The Kalman Filter was first built in Python as a sanity check. The results of the filter were compared to the actual distance measurements found during Lab 6 while the car performed its task. As shown below, the Kalman Filter was able to accurately predict the physical measurements with minimal inaccuracy. The filter was not yet implemented in Arduino C code, which will instead be completed in Lab 8 in order to speed up the car as it performs its task without being bottlenecked by the speed of its sensors.
# KF estimation
def kf(mu,sigma,u,y):
    
    mu_p = Ad.dot(mu) + Bd.dot(u)                      # predicted state
    sigma_p = Ad.dot(sigma.dot(Ad.transpose())) + sigma_u  # predicted state uncertainty
    
    sigma_m = C.dot(sigma_p.dot(C.transpose())) + sigma_z
    kkf_gain = sigma_p.dot(C.transpose().dot(np.linalg.inv(sigma_m)))  # KF gain
    
    y_m = y-C.dot(mu_p)
    mu   = mu_p + kkf_gain.dot(y_m)                   # new state 
    sigma = (np.eye(2) - kkf_gain.dot(C)).dot(sigma_p)  # new state uncertainty

    return mu, sigma
Kalman Filter Extrapolation

Arduino Implementation

Using the BasicLinearAlgebra.h library, the Kalman filter was transposed from Jupyter notebook to Arduino code so the Kalman Filter estimation can be calculated directly on the Artemis board itself.
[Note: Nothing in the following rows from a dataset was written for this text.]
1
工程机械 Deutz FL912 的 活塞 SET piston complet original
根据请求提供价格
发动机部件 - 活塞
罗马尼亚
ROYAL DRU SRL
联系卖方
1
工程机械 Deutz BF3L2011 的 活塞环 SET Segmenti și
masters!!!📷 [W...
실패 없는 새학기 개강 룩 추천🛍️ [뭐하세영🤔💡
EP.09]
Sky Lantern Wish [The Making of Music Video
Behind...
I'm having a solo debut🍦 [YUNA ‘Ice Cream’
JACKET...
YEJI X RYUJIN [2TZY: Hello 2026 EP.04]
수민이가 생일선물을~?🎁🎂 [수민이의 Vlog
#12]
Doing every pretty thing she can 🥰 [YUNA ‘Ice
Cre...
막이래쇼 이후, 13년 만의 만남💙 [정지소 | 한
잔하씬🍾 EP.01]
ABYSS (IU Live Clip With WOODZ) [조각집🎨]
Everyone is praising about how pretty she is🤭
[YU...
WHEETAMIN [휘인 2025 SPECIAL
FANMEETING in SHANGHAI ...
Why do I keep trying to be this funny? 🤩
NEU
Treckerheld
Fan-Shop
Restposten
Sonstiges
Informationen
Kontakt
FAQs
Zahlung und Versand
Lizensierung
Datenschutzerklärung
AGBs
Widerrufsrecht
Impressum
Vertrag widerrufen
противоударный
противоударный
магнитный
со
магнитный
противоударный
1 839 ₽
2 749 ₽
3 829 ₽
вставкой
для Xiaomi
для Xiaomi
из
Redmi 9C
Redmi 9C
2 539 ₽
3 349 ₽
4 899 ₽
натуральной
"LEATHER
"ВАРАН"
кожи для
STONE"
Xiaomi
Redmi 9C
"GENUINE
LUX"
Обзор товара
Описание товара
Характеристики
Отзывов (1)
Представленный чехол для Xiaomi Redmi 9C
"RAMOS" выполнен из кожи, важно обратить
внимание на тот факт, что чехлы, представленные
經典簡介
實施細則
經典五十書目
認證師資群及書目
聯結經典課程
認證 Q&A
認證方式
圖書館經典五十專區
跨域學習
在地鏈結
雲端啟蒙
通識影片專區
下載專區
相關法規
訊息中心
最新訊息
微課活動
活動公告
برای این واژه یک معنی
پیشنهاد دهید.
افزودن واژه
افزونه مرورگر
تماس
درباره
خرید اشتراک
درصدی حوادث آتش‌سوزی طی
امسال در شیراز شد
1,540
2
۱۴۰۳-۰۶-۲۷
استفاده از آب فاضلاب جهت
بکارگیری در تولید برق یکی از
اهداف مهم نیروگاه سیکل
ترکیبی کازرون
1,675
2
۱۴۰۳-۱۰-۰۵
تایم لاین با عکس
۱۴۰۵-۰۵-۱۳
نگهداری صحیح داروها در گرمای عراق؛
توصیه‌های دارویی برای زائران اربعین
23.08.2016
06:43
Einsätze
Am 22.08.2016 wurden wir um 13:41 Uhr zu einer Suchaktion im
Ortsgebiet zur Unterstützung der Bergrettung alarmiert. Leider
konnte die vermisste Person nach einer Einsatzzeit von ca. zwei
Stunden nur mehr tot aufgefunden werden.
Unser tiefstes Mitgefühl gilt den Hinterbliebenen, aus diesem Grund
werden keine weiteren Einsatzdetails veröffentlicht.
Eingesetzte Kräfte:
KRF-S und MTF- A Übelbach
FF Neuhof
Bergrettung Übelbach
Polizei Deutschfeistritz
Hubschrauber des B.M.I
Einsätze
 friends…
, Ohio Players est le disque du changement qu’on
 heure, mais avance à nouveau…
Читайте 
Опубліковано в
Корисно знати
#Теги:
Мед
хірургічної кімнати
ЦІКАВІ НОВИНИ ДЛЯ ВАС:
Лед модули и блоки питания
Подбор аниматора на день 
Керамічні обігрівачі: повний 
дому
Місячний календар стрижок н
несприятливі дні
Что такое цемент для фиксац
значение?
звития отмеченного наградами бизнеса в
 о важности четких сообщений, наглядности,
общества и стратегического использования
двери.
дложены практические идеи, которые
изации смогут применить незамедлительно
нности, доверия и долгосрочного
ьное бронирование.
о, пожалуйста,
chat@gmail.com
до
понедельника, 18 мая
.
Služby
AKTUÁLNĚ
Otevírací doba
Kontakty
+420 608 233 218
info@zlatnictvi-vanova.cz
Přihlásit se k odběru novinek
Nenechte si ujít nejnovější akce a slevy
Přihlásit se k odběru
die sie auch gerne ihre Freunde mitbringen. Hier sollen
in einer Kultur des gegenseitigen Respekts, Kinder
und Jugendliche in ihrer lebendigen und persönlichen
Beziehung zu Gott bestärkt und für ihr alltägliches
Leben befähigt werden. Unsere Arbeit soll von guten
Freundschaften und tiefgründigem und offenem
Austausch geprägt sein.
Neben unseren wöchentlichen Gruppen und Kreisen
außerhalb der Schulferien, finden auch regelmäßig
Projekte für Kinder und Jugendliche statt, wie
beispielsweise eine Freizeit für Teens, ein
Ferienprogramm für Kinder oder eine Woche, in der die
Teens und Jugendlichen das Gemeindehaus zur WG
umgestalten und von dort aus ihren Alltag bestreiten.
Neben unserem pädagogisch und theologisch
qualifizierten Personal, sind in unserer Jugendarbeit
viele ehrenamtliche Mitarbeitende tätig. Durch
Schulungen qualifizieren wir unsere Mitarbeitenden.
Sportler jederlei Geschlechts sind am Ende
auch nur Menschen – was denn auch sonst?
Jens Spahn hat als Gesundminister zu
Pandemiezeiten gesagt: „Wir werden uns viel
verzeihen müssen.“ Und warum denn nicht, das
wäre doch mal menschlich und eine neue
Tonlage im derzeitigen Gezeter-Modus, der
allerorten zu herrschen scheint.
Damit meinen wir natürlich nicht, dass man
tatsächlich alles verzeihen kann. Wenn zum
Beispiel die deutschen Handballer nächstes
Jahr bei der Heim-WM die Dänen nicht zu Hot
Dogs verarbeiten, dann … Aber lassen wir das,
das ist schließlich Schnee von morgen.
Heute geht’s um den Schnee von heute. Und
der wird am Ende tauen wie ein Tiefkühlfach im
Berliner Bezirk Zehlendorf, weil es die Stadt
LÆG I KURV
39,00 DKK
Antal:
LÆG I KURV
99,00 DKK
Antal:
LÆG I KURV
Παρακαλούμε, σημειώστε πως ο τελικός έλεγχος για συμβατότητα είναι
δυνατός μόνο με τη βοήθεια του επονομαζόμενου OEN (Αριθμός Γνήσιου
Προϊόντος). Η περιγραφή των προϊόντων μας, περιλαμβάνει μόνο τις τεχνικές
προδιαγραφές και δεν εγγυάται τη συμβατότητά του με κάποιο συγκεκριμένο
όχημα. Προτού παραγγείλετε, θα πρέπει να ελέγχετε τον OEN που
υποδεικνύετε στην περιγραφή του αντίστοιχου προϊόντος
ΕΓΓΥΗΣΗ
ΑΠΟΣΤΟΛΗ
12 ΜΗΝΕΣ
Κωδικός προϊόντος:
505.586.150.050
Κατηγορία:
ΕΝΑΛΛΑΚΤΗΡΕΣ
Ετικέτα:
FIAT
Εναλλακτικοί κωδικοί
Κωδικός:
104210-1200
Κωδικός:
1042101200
The Kalman filter estimation is compared to the measured ToF sensor values in the below graph. It can be observed that the ToF sensor values are taken at a larger time interval compared to the smoother Kalman Filter curve.
void kf(){
    float u = speed/100;
    Matrix<2,1> mu_p = Ad * mu + Bd * u;
    Matrix<2,2> sigma_p = Ad * sigma * ~Ad + sigma_u;

    Matrix<1,1> sigma_m = C * sigma_p * ~C + sigma_z;
    Matrix<1,1> sigma_m_inverted = sigma_m;
    Invert(sigma_m_inverted);
    Matrix<2,1> kkf_gain = sigma_p * ~C * sigma_m_inverted;

    Matrix<1,1> y = {distance1};
    Matrix<1,1> y_m = y - C*mu_p;
    mu = mu_p + kkf_gain * y_m;
    sigma = (I - kkf_gain * C) * sigma_p;
}
Kalman Filter on Artemis Board Finally, the task code was modified to speed up PID control. The speed of the motors were previously updated by a PID loop with an execution time that's limited by the sampling rate of the ToF sensors. The newly modified code uses ToF sensor measurements if they are available, and uses the Kalman Filter estimated distances instead when the sensors are not ready. This allows the robot to update its motor speed at a more rapid time interval.